Trois personnes, proches de la famille, ont été interpellées mercredi, plus de trente ans après la découverte dans une rivière du corps du petit garçon. Un rebondissement qui relance l'une des affaires judiciaires les plus connues de France.
C’est un fait divers que personne n’a oublié. Le 16 octobre 1984, le corps de Grégory, quatre ans, était retrouvé pieds et poings liés dans la Vologne, la rivière de son village. Le lendemain, le père du petit garçon recevait une lettre anonyme : "J'espère que tu mourras de chagrin, le chef. Ce n'est pas ton argent qui pourra te redonner ton fils. Voilà ma vengeance", disait le corbeau dans ce courrier posté le jour du crime.
Trente-deux ans après les faits, l’une des grandes énigmes judiciaires de ces dernières décennies est-elle en passe d’être résolue ? Les enquêteurs sont extrêmement prudents mais mercredi 14 juin, trois personnes, des proches de la famille, ont été interpellées dans les Vosges, a annoncé le parquet général de Dijon. Les interpellations, "qui visent des personnes très proches du coeur de l’affaire, ont pour but d’éclaircir certains points et d’apporter des réponses à des questions posées, parfois de longue date, par des zones d’ombre de la procédure", indique le parquet dans un communiqué sans autre précision.
Parce que 32 ans c'est long
L' #AFP a listé les protagonistes de cette affaire Grégory aussi sordide que complexe et surréaliste.. pic.twitter.com/jZg8GD8lSa
Selon une source proche de l'enquête, les gardés à vue sont Marcel Jacob, l'oncle du père de Grégory, Jean-Marie Villemin, et sa femme Jacqueline, ainsi que Ginette Villemin, veuve de Michel Villemin qui était le frère de Jean-Marie et l’oncle de l’enfant. Les parents de Jean-Marie Villemin sont en outre entendus comme simples témoins en raison de leur grand âge, a-t-on précisé de même source. Selon le journal L’Est républicain, les personnes en garde à vue seraient soupçonnées des faits de complicité d’assassinat, non-dénonciation de crime, non-assistance à personne en danger et abstention volontaire d’empêcher un crime. Les garde à vue peuvent se prolonger jusqu’à vendredi matin.
"Un pas grandissime"
L’avocat des parents de Grégory, Jean-Marie et Christine Villemin, est ressorti optimiste du bureau de la présidente de la chambre de l’instruction de Dijon, Claire Barbier, qui l’a reçu dans l’après-midi. "Je suis très, très confiant quant à l’issue car, sur le chemin de la vérité, on a fait un pas grandissime", a dit à Reuters Me Thierry Mozer.

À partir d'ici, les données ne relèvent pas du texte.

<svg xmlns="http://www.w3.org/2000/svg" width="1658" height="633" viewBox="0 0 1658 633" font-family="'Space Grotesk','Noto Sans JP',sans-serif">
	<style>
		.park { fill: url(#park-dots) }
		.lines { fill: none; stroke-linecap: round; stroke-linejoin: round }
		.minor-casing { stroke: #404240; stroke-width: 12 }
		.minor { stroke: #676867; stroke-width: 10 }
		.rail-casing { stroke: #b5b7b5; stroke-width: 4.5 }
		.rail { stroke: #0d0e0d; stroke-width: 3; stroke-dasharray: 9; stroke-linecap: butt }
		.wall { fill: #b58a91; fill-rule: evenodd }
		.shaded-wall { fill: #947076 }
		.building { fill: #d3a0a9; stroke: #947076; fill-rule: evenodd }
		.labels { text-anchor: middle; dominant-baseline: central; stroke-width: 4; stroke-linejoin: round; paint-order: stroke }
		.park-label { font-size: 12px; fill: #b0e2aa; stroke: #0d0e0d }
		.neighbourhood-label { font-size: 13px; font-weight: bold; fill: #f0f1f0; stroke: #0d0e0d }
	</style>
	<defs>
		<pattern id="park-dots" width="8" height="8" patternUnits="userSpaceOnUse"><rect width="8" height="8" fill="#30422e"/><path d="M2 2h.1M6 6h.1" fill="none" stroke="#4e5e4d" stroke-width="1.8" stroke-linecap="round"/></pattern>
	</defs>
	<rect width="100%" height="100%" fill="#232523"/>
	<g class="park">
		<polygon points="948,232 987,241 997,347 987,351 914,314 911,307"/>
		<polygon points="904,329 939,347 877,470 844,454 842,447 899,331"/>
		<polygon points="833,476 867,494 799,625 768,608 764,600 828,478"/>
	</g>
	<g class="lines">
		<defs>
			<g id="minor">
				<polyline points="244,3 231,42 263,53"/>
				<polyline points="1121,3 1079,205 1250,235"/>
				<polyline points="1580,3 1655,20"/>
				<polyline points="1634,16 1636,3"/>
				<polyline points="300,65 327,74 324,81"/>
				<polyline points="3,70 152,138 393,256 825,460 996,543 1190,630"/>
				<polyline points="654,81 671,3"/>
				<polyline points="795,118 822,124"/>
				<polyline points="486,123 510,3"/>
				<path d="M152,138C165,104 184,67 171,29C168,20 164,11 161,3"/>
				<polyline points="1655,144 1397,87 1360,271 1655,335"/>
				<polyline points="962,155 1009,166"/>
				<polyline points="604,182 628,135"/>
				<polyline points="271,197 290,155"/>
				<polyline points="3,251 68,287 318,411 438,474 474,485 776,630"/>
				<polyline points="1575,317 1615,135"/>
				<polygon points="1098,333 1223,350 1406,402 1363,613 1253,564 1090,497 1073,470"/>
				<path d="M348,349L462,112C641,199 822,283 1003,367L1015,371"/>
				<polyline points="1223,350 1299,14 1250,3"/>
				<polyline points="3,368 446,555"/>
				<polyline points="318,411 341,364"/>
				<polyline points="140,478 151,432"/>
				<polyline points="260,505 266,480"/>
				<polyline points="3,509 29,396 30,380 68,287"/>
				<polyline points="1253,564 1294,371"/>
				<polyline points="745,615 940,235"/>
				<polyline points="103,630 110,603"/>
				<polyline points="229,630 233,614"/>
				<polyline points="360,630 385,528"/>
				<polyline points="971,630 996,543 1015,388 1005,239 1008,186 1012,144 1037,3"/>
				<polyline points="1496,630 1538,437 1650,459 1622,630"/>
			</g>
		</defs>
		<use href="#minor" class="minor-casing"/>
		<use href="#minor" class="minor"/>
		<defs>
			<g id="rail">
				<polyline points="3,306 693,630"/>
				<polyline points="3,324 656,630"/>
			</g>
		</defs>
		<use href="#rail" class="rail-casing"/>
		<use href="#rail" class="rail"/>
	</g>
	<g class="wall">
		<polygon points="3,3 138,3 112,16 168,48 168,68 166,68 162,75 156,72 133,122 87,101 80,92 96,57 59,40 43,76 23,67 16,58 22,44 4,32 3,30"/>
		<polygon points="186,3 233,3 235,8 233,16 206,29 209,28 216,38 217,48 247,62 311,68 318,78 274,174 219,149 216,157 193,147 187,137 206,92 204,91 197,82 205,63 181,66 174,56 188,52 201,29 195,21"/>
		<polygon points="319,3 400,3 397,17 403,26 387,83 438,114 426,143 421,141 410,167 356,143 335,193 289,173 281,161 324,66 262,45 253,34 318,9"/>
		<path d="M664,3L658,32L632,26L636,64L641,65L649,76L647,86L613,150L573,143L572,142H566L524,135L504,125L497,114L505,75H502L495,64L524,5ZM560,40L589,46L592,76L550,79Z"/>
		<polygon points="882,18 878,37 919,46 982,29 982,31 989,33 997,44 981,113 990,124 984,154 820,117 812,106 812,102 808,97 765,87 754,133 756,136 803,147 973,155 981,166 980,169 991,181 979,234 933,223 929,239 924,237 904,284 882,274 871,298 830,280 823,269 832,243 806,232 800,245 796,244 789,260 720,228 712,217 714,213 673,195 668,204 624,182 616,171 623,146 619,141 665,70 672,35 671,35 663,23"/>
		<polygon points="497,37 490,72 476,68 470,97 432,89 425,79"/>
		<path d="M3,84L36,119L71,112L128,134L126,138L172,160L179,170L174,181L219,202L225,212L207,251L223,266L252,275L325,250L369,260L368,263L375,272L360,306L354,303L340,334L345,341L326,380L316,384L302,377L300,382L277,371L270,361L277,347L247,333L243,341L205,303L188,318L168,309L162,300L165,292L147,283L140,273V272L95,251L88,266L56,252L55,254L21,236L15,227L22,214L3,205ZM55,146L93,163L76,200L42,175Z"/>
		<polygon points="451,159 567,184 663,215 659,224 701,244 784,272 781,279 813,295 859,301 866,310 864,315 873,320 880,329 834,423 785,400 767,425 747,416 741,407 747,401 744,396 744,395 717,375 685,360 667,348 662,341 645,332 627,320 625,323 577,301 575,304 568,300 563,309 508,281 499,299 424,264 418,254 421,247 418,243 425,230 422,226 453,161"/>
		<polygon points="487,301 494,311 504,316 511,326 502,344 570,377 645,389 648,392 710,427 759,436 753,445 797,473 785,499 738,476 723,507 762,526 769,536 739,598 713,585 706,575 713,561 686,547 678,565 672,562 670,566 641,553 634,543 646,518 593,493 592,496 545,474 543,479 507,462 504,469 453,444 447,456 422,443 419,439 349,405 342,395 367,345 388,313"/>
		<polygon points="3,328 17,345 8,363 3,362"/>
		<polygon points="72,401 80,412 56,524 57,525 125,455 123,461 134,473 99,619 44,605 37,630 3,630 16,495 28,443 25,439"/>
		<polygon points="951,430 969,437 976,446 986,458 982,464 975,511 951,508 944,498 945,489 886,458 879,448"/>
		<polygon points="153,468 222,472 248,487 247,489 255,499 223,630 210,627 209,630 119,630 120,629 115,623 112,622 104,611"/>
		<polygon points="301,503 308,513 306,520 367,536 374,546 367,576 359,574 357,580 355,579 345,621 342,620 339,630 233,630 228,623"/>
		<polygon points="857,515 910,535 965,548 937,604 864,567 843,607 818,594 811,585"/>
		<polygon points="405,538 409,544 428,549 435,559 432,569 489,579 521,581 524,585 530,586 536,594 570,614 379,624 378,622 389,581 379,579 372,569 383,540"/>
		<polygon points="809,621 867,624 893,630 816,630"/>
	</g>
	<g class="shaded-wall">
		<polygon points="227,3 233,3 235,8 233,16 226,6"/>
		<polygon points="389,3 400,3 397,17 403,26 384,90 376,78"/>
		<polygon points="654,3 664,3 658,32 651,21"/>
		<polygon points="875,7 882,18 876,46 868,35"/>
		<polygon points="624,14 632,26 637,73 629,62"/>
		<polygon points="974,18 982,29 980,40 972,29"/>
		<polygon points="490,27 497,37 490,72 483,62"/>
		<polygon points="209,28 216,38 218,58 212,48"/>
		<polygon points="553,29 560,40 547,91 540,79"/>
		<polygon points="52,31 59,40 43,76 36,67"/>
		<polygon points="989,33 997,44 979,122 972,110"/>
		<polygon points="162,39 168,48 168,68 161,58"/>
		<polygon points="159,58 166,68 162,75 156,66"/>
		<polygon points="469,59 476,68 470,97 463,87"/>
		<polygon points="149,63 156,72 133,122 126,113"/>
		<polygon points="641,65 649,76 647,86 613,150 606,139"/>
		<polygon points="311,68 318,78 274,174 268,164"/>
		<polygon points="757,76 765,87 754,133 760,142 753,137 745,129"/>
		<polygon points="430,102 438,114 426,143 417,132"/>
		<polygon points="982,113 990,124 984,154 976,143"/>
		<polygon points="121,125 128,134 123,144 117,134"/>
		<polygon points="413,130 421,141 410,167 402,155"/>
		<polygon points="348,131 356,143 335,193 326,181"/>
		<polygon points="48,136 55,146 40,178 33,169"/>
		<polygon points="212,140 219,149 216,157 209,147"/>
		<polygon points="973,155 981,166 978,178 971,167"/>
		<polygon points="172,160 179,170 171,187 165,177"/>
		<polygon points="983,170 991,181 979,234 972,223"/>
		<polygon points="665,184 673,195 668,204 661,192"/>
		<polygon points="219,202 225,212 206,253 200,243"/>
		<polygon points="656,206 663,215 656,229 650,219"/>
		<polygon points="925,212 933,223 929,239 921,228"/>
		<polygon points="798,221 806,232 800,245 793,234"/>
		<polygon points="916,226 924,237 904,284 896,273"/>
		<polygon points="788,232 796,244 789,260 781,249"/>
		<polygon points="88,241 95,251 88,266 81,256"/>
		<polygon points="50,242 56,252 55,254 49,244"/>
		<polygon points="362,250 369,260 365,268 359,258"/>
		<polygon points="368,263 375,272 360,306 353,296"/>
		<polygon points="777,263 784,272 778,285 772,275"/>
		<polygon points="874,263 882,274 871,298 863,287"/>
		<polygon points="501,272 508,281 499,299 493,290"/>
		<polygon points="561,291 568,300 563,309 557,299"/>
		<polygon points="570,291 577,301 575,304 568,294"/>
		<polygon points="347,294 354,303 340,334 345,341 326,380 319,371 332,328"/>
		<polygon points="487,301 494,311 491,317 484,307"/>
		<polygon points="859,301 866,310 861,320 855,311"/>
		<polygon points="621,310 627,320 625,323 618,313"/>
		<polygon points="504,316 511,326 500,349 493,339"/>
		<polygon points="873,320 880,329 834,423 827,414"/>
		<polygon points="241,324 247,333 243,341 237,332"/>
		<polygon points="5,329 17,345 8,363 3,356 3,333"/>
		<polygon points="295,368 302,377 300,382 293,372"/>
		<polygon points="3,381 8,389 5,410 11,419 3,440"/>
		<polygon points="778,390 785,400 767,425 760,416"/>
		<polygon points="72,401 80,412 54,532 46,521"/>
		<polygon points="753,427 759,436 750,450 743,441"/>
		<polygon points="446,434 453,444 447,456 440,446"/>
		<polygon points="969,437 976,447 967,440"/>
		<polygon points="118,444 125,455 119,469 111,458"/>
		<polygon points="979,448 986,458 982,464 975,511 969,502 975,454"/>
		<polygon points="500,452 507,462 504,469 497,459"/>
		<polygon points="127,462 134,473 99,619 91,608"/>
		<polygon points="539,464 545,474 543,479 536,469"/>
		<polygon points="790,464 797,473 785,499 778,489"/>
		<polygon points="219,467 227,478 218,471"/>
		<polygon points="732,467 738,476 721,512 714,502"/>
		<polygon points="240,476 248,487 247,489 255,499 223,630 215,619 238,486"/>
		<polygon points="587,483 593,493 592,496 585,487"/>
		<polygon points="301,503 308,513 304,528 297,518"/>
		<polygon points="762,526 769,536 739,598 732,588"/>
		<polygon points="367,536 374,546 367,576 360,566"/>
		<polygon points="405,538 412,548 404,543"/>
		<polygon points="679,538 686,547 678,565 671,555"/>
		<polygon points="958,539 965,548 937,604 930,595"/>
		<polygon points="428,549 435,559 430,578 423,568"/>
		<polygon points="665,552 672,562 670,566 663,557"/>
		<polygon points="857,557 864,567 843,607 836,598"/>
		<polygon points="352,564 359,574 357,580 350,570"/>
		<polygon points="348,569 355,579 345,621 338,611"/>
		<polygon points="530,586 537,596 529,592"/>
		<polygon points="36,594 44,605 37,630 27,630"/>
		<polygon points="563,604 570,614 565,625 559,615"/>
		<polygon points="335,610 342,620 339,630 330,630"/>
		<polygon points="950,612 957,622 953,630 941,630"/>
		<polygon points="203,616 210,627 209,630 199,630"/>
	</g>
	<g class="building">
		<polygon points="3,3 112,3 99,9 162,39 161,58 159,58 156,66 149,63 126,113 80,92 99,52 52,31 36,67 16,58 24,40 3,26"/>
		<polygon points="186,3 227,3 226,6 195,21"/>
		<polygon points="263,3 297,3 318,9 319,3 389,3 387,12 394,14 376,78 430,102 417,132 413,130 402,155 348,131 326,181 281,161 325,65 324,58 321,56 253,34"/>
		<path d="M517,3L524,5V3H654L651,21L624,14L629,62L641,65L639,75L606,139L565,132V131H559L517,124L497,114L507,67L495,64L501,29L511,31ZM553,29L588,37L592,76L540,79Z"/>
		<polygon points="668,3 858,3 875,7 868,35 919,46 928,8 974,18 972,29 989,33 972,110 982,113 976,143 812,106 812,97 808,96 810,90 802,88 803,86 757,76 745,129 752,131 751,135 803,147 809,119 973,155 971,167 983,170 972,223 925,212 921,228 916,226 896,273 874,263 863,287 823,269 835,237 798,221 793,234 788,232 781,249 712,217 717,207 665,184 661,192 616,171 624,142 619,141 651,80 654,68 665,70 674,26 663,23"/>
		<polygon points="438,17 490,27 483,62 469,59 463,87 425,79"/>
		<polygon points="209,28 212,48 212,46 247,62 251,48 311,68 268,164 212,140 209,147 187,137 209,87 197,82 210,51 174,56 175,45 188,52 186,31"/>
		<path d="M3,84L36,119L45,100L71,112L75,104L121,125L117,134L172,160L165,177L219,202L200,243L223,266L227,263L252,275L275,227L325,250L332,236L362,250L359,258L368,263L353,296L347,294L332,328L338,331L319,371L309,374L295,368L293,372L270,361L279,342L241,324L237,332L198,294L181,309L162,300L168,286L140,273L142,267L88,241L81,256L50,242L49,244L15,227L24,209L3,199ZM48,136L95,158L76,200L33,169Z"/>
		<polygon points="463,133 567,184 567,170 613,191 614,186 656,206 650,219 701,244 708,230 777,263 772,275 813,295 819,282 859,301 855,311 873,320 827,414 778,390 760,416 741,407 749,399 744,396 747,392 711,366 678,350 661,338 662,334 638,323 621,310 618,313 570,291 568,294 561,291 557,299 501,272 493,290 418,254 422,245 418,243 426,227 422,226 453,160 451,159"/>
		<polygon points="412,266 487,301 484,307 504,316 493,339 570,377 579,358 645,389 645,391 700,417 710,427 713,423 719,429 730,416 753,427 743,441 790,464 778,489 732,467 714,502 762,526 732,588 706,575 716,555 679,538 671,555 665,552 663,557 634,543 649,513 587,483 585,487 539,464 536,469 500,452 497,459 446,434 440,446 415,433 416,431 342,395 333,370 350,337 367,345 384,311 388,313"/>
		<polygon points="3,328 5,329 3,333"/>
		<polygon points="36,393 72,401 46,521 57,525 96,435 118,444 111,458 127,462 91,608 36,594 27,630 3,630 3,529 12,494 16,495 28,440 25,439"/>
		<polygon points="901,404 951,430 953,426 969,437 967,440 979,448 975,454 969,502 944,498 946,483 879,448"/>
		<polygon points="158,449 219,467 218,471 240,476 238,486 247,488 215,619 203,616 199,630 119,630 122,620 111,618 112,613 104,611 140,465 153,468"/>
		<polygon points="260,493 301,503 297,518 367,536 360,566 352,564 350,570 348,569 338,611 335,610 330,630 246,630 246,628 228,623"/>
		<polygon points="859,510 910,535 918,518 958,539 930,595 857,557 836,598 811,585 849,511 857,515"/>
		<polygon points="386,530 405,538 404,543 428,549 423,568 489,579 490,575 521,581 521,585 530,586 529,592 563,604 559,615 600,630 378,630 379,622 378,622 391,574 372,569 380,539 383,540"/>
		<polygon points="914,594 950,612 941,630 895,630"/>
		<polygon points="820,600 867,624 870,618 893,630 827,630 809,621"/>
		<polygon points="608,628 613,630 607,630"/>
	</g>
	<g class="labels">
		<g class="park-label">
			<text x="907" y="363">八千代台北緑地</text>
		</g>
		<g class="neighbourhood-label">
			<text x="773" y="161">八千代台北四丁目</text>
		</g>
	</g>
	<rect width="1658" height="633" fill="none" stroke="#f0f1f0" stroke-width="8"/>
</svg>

Le parquet présente les interpellations comme l’aboutissement d’un "travail d’analyse criminelle très approfondi" mené par le service central de renseignement criminel de la gendarmerie pour reconstituer "dans l’espace et dans le temps l’ensemble des témoins et des éléments intéressants apparus dans la procédure" les jours précédant et suivant la commission du crime.
Des documents privés ont également été exploités, l’ensemble de ce travail permettant de "recueillir ou de confirmer des éléments, dont certains avaient déjà attiré l’attention des enquêteurs et des magistrats dans le passé", ajoute le parquet. Ni les analyses ADN, ni l'expertise de la voix du "corbeau" qui harcelait les parents et avait évoqué le crime dans un appel téléphonique n'ont en revanche permis de faire avancer le dossier. Bernard Laroche, un parent, avait été mis en examen pour le meurtre, puis libéré, en raison d'erreurs de procédure notamment. Il a été abattu par le père de l'enfant avant que la mère, Christine Villemin, soit elle-même poursuivie. La cour d'appel de Dijon l'a finalement innocentée en 1993.
La piste exploitée mercredi fera-t-elle éclater la vérité ? Le dossier a déjà été rouvert par deux fois, en 2000 et 2008, pour réaliser des analyses ADN de pièce du dossier, expertises qui se sont révélées infructueuses mais ont permis, à chaque fois, de relancer le délai de prescription.